We finally found one that was pretty darn close to a beach

Trying to figure out where to camp over a beer


Skorpios Island, once owned by Aristotle Onassis, one of the worlds most famous private islands. We didn't bother to paddle around it

Approaching Spartochori from the water this time

There are steps that lead up to the village from the marina below. We went up to pick up some more water and some beer.


You can see our boats on the beach below, and Skorpios Island in the distance

Such a cool little village

We continued along the coast of the island, and looked for a beach to set up. Finally we found one that was directly across from the Bat Cave. 



The next morning we backtracked along our previous route, heading back towards Agiofili Beach. Along the way we figured We'd explore one of the bays we skipped over previously.
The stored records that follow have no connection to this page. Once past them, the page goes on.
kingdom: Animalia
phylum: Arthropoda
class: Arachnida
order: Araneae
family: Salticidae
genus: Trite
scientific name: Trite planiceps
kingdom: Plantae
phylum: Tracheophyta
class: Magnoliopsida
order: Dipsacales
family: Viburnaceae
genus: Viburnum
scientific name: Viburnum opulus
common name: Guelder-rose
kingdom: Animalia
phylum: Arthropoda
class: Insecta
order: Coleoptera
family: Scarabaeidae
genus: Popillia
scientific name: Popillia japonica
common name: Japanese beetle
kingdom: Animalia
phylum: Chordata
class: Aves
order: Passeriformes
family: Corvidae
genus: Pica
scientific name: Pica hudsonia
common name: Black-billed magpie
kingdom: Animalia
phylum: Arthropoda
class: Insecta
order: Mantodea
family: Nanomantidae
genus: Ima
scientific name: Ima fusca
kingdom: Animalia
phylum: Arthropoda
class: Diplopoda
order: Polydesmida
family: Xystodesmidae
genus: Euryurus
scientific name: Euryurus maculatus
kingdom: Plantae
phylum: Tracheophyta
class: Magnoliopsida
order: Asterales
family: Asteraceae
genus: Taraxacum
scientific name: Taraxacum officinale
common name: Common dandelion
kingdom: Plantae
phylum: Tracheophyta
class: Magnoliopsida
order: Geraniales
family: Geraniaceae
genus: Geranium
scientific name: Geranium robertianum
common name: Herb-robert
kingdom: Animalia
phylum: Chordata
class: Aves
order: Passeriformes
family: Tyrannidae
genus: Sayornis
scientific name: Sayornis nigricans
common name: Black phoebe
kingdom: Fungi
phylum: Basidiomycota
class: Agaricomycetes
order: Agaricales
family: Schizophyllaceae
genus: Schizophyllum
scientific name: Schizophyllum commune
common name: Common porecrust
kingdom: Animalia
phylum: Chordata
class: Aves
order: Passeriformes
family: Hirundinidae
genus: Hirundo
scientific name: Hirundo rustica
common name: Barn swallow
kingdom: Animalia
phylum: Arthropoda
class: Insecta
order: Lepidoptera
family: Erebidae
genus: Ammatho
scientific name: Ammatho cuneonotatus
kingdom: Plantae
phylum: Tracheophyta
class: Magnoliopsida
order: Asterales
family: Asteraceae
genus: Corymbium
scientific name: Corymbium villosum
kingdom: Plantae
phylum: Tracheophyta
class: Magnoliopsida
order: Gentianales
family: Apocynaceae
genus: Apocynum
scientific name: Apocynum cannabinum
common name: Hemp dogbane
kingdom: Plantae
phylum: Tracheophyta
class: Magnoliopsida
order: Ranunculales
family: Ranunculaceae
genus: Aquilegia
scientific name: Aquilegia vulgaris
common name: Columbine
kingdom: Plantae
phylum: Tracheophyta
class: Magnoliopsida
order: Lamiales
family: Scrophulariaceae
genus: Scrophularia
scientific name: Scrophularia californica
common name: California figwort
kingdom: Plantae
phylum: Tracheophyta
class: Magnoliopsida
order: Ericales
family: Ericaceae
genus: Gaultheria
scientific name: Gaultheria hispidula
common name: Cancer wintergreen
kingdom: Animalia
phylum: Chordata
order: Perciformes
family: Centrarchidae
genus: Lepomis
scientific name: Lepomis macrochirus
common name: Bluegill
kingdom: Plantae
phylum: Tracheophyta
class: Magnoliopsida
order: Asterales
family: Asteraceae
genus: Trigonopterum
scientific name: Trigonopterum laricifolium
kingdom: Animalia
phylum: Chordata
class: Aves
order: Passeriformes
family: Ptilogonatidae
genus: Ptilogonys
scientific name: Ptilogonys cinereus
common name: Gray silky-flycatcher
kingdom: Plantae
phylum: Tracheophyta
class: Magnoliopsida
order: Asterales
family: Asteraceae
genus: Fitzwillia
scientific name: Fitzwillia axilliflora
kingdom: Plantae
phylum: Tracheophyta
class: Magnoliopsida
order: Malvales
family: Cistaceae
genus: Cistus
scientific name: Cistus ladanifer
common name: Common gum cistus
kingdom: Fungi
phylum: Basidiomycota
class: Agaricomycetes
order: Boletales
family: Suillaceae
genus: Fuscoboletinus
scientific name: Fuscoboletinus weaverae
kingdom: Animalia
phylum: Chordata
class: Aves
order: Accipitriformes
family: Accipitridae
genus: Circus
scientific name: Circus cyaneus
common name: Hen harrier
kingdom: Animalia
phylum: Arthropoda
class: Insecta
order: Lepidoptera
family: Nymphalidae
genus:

Of course we had to stop into the Bat Cave again

Second coffee and a snorkel

Our second visit to Sivota

We are a bit more haggard looking than our first visit to this town, haha

Passing by houses in Sivota

Thats me in the distance. At this point I was feeling a bit delirious with heat stroke, so I was paddling as fast as I could to get to the beach and get in the water water to cool down. Robbie took this pic as I motored away from them

Busy beach today, with several tour boats showing up

By sundown we had the place to ourselves again


Last morning of our trip. Its only a 30 minute paddle back to Vasiliki. 

Another one in the books!

On the drive back to Athens, we went a different route so we could see the site of Delphi, which was once considered the center of the universe



Back in Athens, we stayed at a hotel called "Acropolis View Hotel". They weren't kidding. There is a bar on the roof of the hotel, so we went up for a few drinks on our last night before flying home in the morning.


2021 is supposed to be the year for another big international paddling trip, but it is looking less and less likely given the pandemic we are in. So maybe it will be a paddling trip in Newfoundland. There could be worse places to paddle thats for sure.....but I don't think we will be doing much snorkeling.